On Thursday, the site was much busier than normal during our peak traffic time. We discovered some applications causing significantly higher traffic to Bitbucket's API endpoints and temporarily blocked it.

This appears to have exacerbated the problem which then resulted in the entire site having pages timeout and some operations to fail.

Our storage infrastructure runs multiple controllers so we can remain highly available in the face of a failure. At approximately 1:15pm PST we chose to perform a manual failover and take-back to allow the affected controller to reset. Once the controller was reset the site began to return to normal.

As a result of this incident, we are working with our storage vendor to patch the bug that caused the slowdown. We believe we know how to keep our controllers from entering this state in the future.

We appreciate your support and patience while we worked out the problem.

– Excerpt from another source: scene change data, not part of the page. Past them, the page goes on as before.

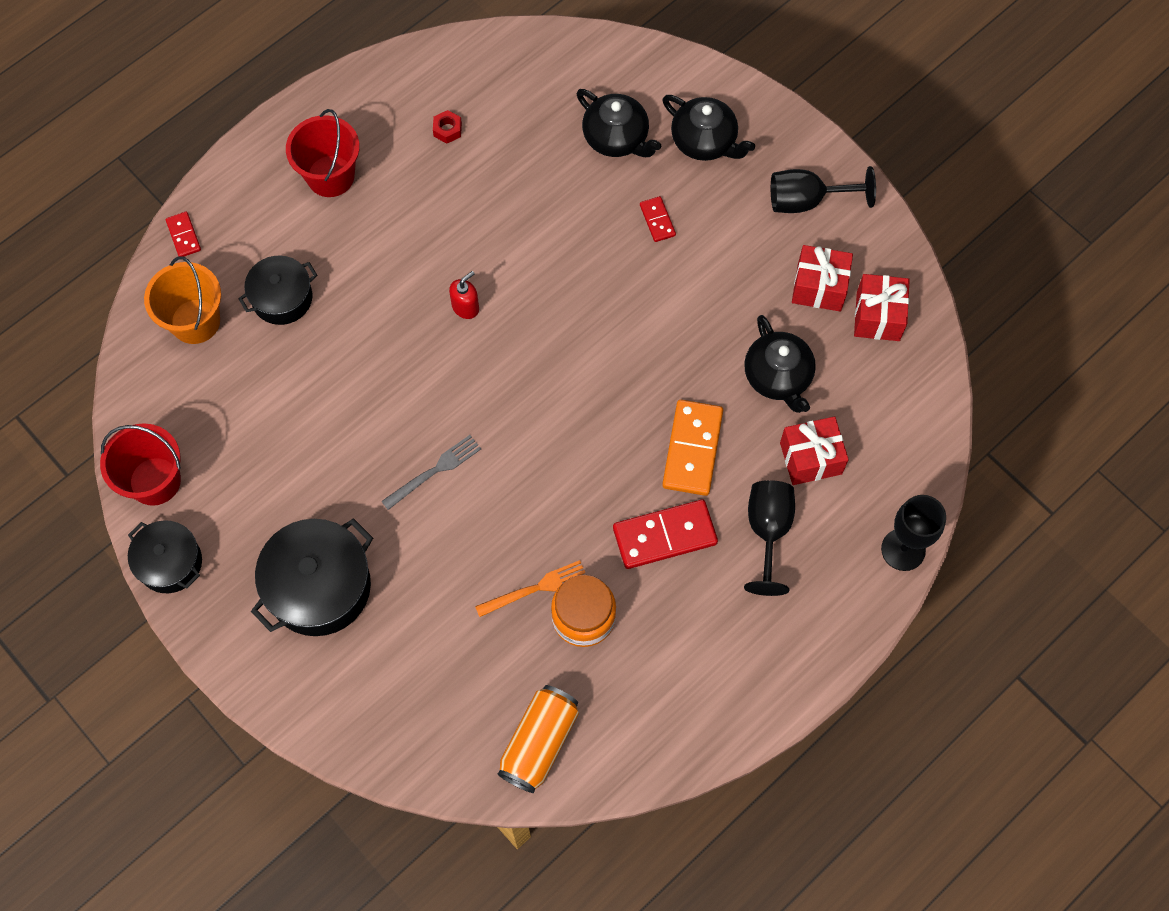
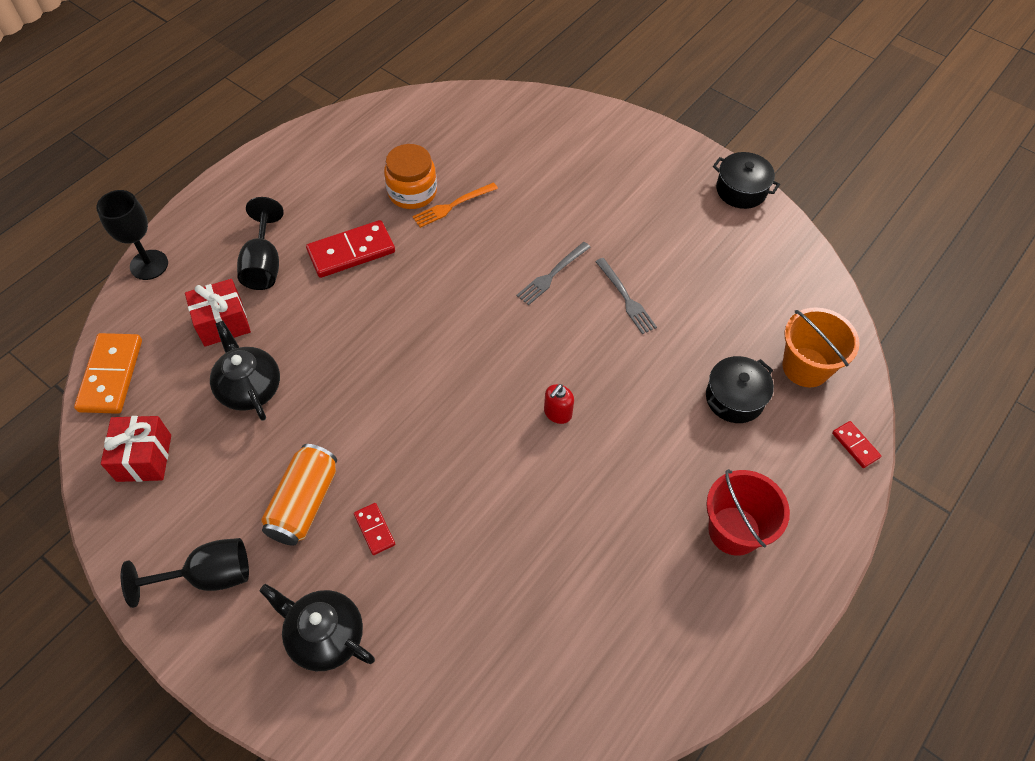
camera: 170 degrees right, 10 degrees down
(155, 481) = (779, 241): red bucket -> none
(319, 587) = (621, 188): black pot -> none
(359, 429) = (626, 298): none -> grey fork
(447, 130) = (624, 606): red nut -> none
(539, 743) = (435, 120): orange can -> orange can (304, 503)
(616, 138) = (428, 624): black teapot -> none
(692, 449) = (330, 317): orange domino -> orange domino (111, 375)
(819, 287) = (202, 480): red gift -> none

Posted Jan 11, 2014 - 20:08 UTC

Resolved

This incident has been resolved.

Posted Jan 10, 2014 - 01:28 UTC

Monitoring

We've identified the major contributing factors to the slowdowns we've been experiencing today and have taken steps to mitigate these issues.

At this time, we do not anticipate further performance problems as a result of these events. However, we will continue to monitor the situation.

Posted Jan 09, 2014 - 23:39 UTC

Update

We are continuing to investigate and narrow down causes of the performance problems across our infrastructure. You may continue to see slowness and occasional timeouts for various pages across the site while we work on the problem.

Posted Jan 09, 2014 - 17:56 UTC

Investigating

We are experiencing performance problems with our site and Git backends. We're working on the root cause and will keep you posted on our progress.

Posted Jan 09, 2014 - 13:34 UTC

This incident affected: Website, Git via SSH, and Git via HTTPS.